DIRECTIONS FOR THIS TASK -
An exact reproduction is needed of every line from the beginning of the data down to and including the line that contains "via regression, and", minus the pictures.

--------------------------------

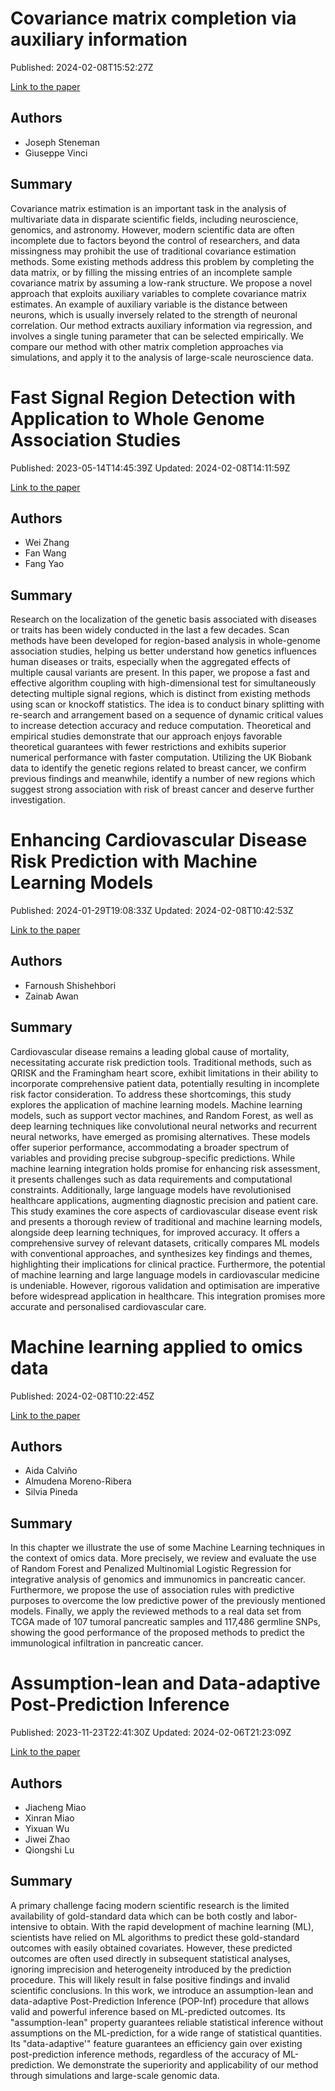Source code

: # Covariance matrix completion via auxiliary information

Published: 2024-02-08T15:52:27Z

[Link to the paper](http://arxiv.org/abs/2402.05767v1)

## Authors

- Joseph Steneman
- Giuseppe Vinci


## Summary
  Covariance matrix estimation is an important task in the analysis of
multivariate data in disparate scientific fields, including neuroscience,
genomics, and astronomy. However, modern scientific data are often incomplete
due to factors beyond the control of researchers, and data missingness may
prohibit the use of traditional covariance estimation methods. Some existing
methods address this problem by completing the data matrix, or by filling the
missing entries of an incomplete sample covariance matrix by assuming a
low-rank structure. We propose a novel approach that exploits auxiliary
variables to complete covariance matrix estimates. An example of auxiliary
variable is the distance between neurons, which is usually inversely related to
the strength of neuronal correlation. Our method extracts auxiliary information
via regression, and involves a single tuning parameter that can be selected
empirically. We compare our method with other matrix completion approaches via
simulations, and apply it to the analysis of large-scale neuroscience data.



# Fast Signal Region Detection with Application to Whole Genome Association Studies

Published: 2023-05-14T14:45:39Z
Updated: 2024-02-08T14:11:59Z

[Link to the paper](http://arxiv.org/abs/2305.08172v2)

## Authors

- Wei Zhang
- Fan Wang
- Fang Yao


## Summary
  Research on the localization of the genetic basis associated with diseases or
traits has been widely conducted in the last a few decades. Scan methods have
been developed for region-based analysis in whole-genome association studies,
helping us better understand how genetics influences human diseases or traits,
especially when the aggregated effects of multiple causal variants are present.
In this paper, we propose a fast and effective algorithm coupling with
high-dimensional test for simultaneously detecting multiple signal regions,
which is distinct from existing methods using scan or knockoff statistics. The
idea is to conduct binary splitting with re-search and arrangement based on a
sequence of dynamic critical values to increase detection accuracy and reduce
computation. Theoretical and empirical studies demonstrate that our approach
enjoys favorable theoretical guarantees with fewer restrictions and exhibits
superior numerical performance with faster computation. Utilizing the UK
Biobank data to identify the genetic regions related to breast cancer, we
confirm previous findings and meanwhile, identify a number of new regions which
suggest strong association with risk of breast cancer and deserve further
investigation.



# Enhancing Cardiovascular Disease Risk Prediction with Machine Learning Models

Published: 2024-01-29T19:08:33Z
Updated: 2024-02-08T10:42:53Z

[Link to the paper](http://arxiv.org/abs/2401.17328v2)

## Authors

- Farnoush Shishehbori
- Zainab Awan


## Summary
  Cardiovascular disease remains a leading global cause of mortality,
necessitating accurate risk prediction tools. Traditional methods, such as
QRISK and the Framingham heart score, exhibit limitations in their ability to
incorporate comprehensive patient data, potentially resulting in incomplete
risk factor consideration. To address these shortcomings, this study explores
the application of machine learning models. Machine learning models, such as
support vector machines, and Random Forest, as well as deep learning techniques
like convolutional neural networks and recurrent neural networks, have emerged
as promising alternatives. These models offer superior performance,
accommodating a broader spectrum of variables and providing precise
subgroup-specific predictions. While machine learning integration holds promise
for enhancing risk assessment, it presents challenges such as data requirements
and computational constraints. Additionally, large language models have
revolutionised healthcare applications, augmenting diagnostic precision and
patient care. This study examines the core aspects of cardiovascular disease
event risk and presents a thorough review of traditional and machine learning
models, alongside deep learning techniques, for improved accuracy. It offers a
comprehensive survey of relevant datasets, critically compares ML models with
conventional approaches, and synthesizes key findings and themes, highlighting
their implications for clinical practice. Furthermore, the potential of machine
learning and large language models in cardiovascular medicine is undeniable.
However, rigorous validation and optimisation are imperative before widespread
application in healthcare. This integration promises more accurate and
personalised cardiovascular care.



# Machine learning applied to omics data

Published: 2024-02-08T10:22:45Z

[Link to the paper](http://arxiv.org/abs/2402.05543v1)

## Authors

- Aida Calviño
- Almudena Moreno-Ribera
- Silvia Pineda


## Summary
  In this chapter we illustrate the use of some Machine Learning techniques in
the context of omics data. More precisely, we review and evaluate the use of
Random Forest and Penalized Multinomial Logistic Regression for integrative
analysis of genomics and immunomics in pancreatic cancer. Furthermore, we
propose the use of association rules with predictive purposes to overcome the
low predictive power of the previously mentioned models. Finally, we apply the
reviewed methods to a real data set from TCGA made of 107 tumoral pancreatic
samples and 117,486 germline SNPs, showing the good performance of the proposed
methods to predict the immunological infiltration in pancreatic cancer.



# Assumption-lean and Data-adaptive Post-Prediction Inference

Published: 2023-11-23T22:41:30Z
Updated: 2024-02-06T21:23:09Z

[Link to the paper](http://arxiv.org/abs/2311.14220v3)

## Authors

- Jiacheng Miao
- Xinran Miao
- Yixuan Wu
- Jiwei Zhao
- Qiongshi Lu


## Summary
  A primary challenge facing modern scientific research is the limited
availability of gold-standard data which can be both costly and labor-intensive
to obtain. With the rapid development of machine learning (ML), scientists have
relied on ML algorithms to predict these gold-standard outcomes with easily
obtained covariates. However, these predicted outcomes are often used directly
in subsequent statistical analyses, ignoring imprecision and heterogeneity
introduced by the prediction procedure. This will likely result in false
positive findings and invalid scientific conclusions. In this work, we
introduce an assumption-lean and data-adaptive Post-Prediction Inference
(POP-Inf) procedure that allows valid and powerful inference based on
ML-predicted outcomes. Its "assumption-lean" property guarantees reliable
statistical inference without assumptions on the ML-prediction, for a wide
range of statistical quantities. Its "data-adaptive'" feature guarantees an
efficiency gain over existing post-prediction inference methods, regardless of
the accuracy of ML-prediction. We demonstrate the superiority and applicability
of our method through simulations and large-scale genomic data.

--------------------------------

FINISHED EXERCISE -
Source code

: # Covariance matrix completion via auxiliary information

Published: 2024-02-08T15:52:27Z

[Link to the paper](http://arxiv.org/abs/2402.05767v1)

## Authors

- Joseph Steneman
- Giuseppe Vinci


## Summary
  Covariance matrix estimation is an important task in the analysis of
multivariate data in disparate scientific fields, including neuroscience,
genomics, and astronomy. However, modern scientific data are often incomplete
due to factors beyond the control of researchers, and data missingness may
prohibit the use of traditional covariance estimation methods. Some existing
methods address this problem by completing the data matrix, or by filling the
missing entries of an incomplete sample covariance matrix by assuming a
low-rank structure. We propose a novel approach that exploits auxiliary
variables to complete covariance matrix estimates. An example of auxiliary
variable is the distance between neurons, which is usually inversely related to
the strength of neuronal correlation. Our method extracts auxiliary information
via regression, and involves a single tuning parameter that can be selected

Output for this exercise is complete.